Producing Clutch is an “ain’t broke, don’t fix it “proposition. Over the past quarter century, these Maryland road dogs have gradually honed a sturdy, compact sound that’s immune to drastic change: bluesy, riff-centric hard rock with hints of psychedelia and punk, topped off by the gravelly roar of wildly charismatic frontman Neil Fallon. So it’s fitting that the band’s first-time meet-up with A-list Nashville producer Vance Powell (who has worked with everyone from Jack White to LeAnn Rimes, and won a Grammy for engineering and mixing Chris Stapleton’s Traveller) on their 12th LP results mainly in minor tweaks rather than large-scale overhaul.
The collaboration peaks on “In Walks Barbarella,” where Powell highlights the group’s already-foregrounded funky tendencies with blasts of brass. The horns blend beautifully with the strutting groove laid down by guitarist Tim Sult, bassist Dan Maines and drummer Jean-Paul Gaster, and help turn the track — with its typically surreal “DEFCON tractor beams/Weaponized funk” refrain from Fallon — into an instant shout-along.

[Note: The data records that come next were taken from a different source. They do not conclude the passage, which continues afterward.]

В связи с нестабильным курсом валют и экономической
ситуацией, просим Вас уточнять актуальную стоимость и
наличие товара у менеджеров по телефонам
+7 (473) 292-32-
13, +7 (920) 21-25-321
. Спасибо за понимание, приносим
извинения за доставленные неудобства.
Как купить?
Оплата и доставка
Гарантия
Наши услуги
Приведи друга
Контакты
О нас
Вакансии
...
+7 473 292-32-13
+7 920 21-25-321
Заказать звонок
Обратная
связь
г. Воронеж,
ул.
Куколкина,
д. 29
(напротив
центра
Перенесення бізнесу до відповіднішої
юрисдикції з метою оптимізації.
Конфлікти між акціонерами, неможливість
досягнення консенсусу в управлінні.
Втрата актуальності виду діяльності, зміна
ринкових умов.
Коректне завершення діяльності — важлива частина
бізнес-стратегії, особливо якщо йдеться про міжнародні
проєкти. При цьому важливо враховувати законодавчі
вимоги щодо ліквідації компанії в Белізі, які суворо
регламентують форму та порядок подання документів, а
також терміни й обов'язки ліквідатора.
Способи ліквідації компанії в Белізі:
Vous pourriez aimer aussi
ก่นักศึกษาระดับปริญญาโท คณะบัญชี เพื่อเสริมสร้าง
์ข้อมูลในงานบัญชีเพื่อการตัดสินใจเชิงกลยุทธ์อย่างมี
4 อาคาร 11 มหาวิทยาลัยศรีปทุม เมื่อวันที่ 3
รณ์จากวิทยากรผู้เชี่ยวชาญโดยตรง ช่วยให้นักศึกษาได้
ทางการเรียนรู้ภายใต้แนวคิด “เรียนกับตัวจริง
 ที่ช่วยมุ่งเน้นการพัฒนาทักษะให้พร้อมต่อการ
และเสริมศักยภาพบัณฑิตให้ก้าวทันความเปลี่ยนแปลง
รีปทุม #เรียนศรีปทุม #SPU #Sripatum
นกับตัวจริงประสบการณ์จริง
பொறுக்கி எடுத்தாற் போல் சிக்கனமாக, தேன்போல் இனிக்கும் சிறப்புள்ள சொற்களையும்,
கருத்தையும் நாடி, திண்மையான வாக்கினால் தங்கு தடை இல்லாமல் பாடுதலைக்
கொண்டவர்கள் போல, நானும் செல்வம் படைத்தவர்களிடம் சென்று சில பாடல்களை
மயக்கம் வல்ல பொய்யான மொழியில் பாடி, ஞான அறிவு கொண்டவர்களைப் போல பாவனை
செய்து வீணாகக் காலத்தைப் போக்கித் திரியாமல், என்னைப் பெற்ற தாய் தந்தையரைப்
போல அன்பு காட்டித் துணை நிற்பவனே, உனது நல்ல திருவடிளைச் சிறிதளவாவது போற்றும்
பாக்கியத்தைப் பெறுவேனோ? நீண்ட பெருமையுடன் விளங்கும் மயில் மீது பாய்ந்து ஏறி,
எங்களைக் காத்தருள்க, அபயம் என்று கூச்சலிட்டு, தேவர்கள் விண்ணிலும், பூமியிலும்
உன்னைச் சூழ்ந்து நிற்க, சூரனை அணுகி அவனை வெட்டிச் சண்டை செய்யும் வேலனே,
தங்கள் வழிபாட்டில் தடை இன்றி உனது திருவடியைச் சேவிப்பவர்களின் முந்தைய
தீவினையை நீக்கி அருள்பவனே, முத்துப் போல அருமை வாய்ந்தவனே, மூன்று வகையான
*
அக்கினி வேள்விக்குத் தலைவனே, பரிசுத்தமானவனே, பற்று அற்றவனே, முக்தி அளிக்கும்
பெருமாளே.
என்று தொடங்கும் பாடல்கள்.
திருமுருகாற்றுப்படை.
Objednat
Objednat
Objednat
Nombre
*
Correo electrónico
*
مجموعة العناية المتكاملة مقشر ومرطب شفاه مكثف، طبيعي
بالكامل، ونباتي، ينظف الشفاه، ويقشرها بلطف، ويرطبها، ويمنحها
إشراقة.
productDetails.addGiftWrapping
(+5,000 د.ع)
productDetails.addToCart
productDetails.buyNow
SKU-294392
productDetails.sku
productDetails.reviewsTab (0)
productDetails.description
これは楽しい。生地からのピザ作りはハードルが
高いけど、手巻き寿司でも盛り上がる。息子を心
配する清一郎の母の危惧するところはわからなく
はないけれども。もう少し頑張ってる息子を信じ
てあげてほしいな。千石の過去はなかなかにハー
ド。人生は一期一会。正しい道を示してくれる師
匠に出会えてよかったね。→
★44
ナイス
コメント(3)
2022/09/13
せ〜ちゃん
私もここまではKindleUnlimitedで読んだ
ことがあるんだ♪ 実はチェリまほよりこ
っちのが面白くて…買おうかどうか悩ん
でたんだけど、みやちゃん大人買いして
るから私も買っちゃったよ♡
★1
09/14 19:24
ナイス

There are a few other bells and whistles here, including honky-tonk piano on “Vision Quest,” and spacey, Black Keys–esque treatments sprinkled in discreetly throughout. But mostly Book of Bad Decisions is another solid latter-day Clutch record, bathed in the grit and liberal fuzz tone that have made their live shows legendary. “How to Shake Hands,” a broad political satire set to raucous, hard-charging riffs, is an obvious standout in the tried-and-true mold of 2015’s Psychic Warfare and 2013’s Earth Rocker. And as usual, Fallon constantly impresses with his range and wit, whether he’s declaiming preacher-like on “Gimme the Keys” and “Sonic Counselor,” adding crucial doses of melody to downtempo tracks like “Spirit of ’76” and “Emily Dickinson,” or spinning a straightforward crab-cake recipe into lyrical gold on shimmying old-school rocker “Hot Bottom Feeder.”
Clutch albums can overstay their welcome, and that includes this one. Tracks like “Weird Times” and “Ghoul Wrangler” aren’t so much weak as redundant, overshadowed by the album’s more distinctive moments — Book of Bad Decisions might have been a stronger 40-minute album than the nearly hour-long 15-track helping that it is. But it does what it needs to, reminding Clutch fans how committed Fallon, Sult, Maines and Gaster are to their single-minded craft, while offering up a few prime candidates for future live staples. In a time when the band’s brand of trend-proof rock is in exceedingly short supply, dependability like this is worth a raised glass or 10.